I was expecting to see "None of them" as kind of a joke.

For a web app developer are these useful? For fun? yes. For profit? no. Title should be Low Level Bit Hacks You May Find Interesting.

CodeMage · on June 30, 2009

Maybe I'm missing something... Why the assumption that all (or even the majority of) HN readers are interested only in developing web apps?

kscaldef · on June 30, 2009

It suffices that just one such individual exists to invalidate the claim of the title.

yters · on June 30, 2009

Quick, someone bring more koolaid!

piramida · on June 30, 2009

for a non-php developer that article is kind of trivial entry level stuff so no value either.

paulgb · on June 30, 2009

I assume the title was targeted at Peteris' normal audience, not web app developers.

From the about: Peteris Krumins’ blog about programming, hacking, software reuse, software ideas, computer security, google and technology.

notaddicted · on June 30, 2009

The purpose of the Hacker News website is to serve past/present/future ycombinator candidates. I'm not even a web app developer, I wrote C code for an $8 processor today.

The title (as submitted by the author of the blog) says "Absolutely Must Know," which is quite hyperbolic.

I would suggest: Basic tricks of bit manipulation.

Consider that this topic is covered in K. N. King's book C Programming: A Modern Approach, in Chapter 20: Low-Level Programming, on page 451

noodle · on June 30, 2009

not all of us here are (purely/originally) web app developers.

jf · on June 30, 2009

Yes, even for web applications, bitwise manipulation will come in handy at some point.

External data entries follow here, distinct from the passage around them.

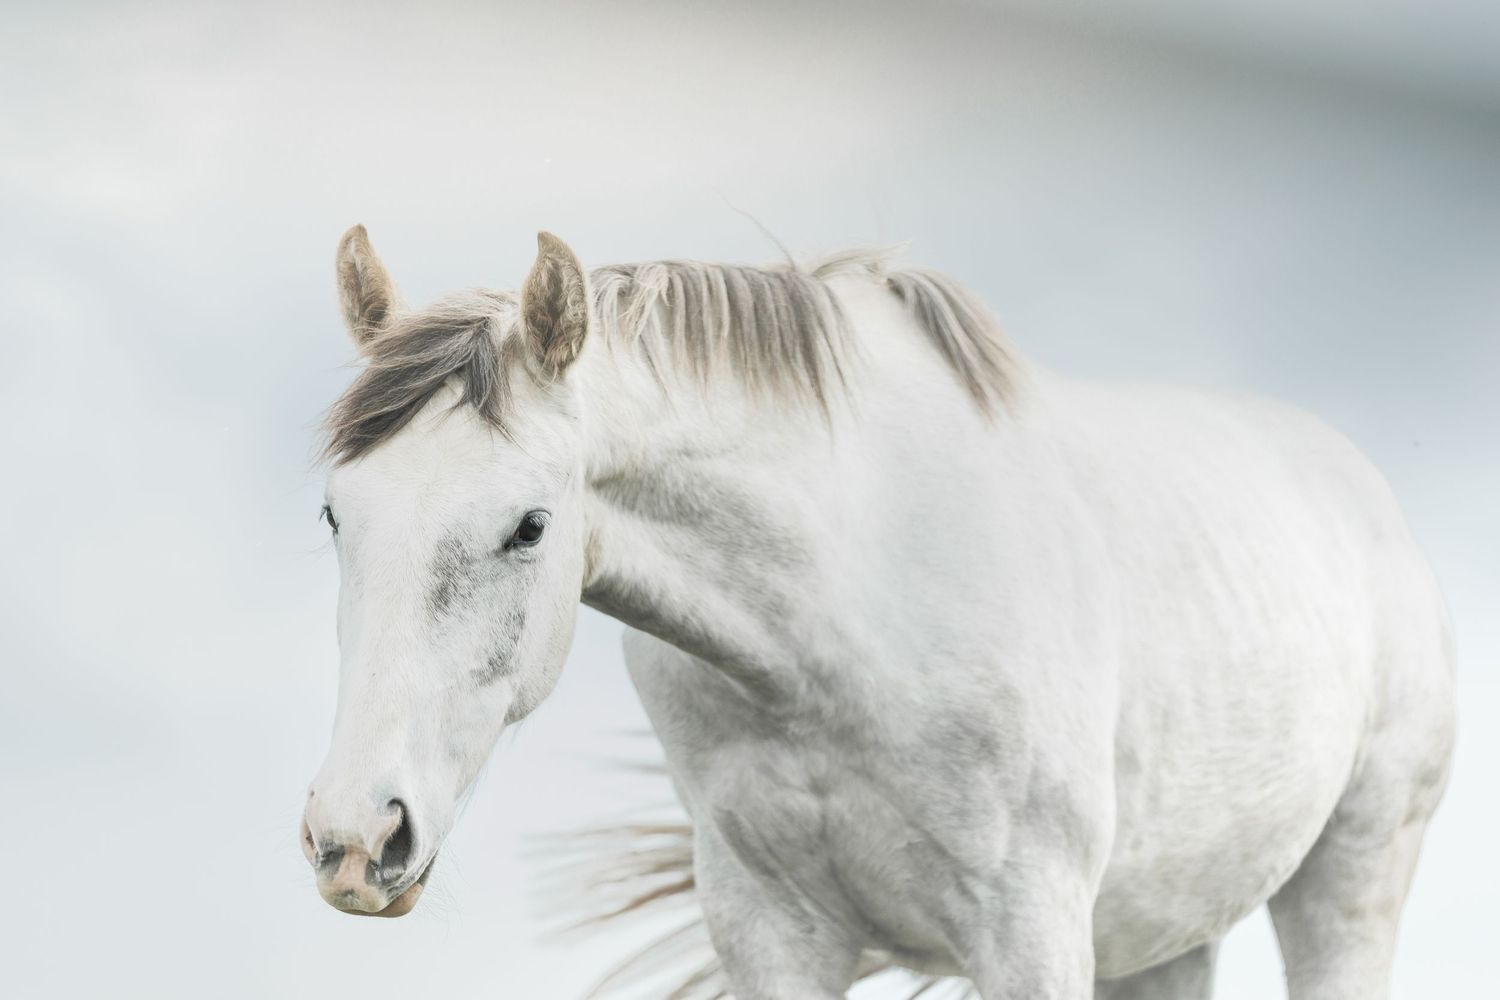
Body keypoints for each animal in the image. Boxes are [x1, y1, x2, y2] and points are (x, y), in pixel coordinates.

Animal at [300, 225, 1455, 1000]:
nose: (355, 840)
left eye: (530, 526)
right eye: (334, 513)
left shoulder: (1031, 930)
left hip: (1349, 880)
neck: (840, 623)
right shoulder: (769, 931)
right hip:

Personal anecdote: I recently had to combine two arbitrary unsigned 32 bit integers into one unsigned 64 bit integer to make a unique ID for an index. Not sure how I would have done that without bitwise manipulation.

notaddicted · on June 30, 2009

lol.

in python: (2 ^ 32)*upper + lower

edit: dbl star goes blank .. so in almost python

tptacek · on June 30, 2009

You're XORing 32 into 2, multiplying it by the top word, and adding the bottom word?

Also, you think exponentiation and multiplication is faster than a shift and an OR? I think you're the target audience for this article, and I revise my opinion (thankfully unstated) about whether this is material every developer "must" know.

comatose_kid · on June 30, 2009

Surprisingly (I just benchmarked it myself), the times are near the same.

Here's my benchmark (in case I made a mistake):

  import time

  def combine(upper,lower): return (2**32)*upper + lower
  def combine2(upper,lower): return (upper << 32) | lower

  def test_combine():
  	start = time.clock()
	for i in range(10000000):
		combine(i,i)
	end = time.clock()
	output = 'The time taken for combine() is ' + str(end - start)
	print output

  def test_combine2():
	start = time.clock()
	for i in range(10000000):
		combine2(i,i)
	end = time.clock()
	output = 'The time taken for combine() is ' + str(end - start)
	print output

Also see http://wiki.python.org/moin/PythonSpeed/PerformanceTips#Pyth...

tptacek · on July 1, 2009

That's surprising; it's more than twice as slow in Ruby (yeah, yeah). It's also (for obvious reasons) orders of magnitude faster in C --- if you were crazy enough to actually write code that way.

ramchip · on July 1, 2009

I don't know much about Python so forgive me if this is stupid - but could 2^32 have been optimized as a constant, so that the result is just a multiplication and an addition?

notaddicted · on June 30, 2009

Okay okay ... I should have written:

import math; math.pow(2,32)

I tried to use the double star operator, but that is markup for italics in this software, so it was edited out.

jf · on June 30, 2009

I considered that solution. And in thinking about why I chose to do bit-shifting, I remembered why: I actually needed to combine two _signed_ 32 bit integers in MySQL, and since I wasn't sure how signed integers are stored in MySQL, I figured that I could just use bit-shifting and move on.

strlen · on July 1, 2009

Here's an example where a web developer may find bit=fiddling useful:

- How would you, compactly and discretely, represent in a cookie the days on which a user has visited your site this month?

(I am decided not a web developer, but this is a question I'd ask a web developer on a phone screen were I to hire one).

jackowayed · on June 30, 2009

same here! I was hoping it would just have the title and then be a blank page.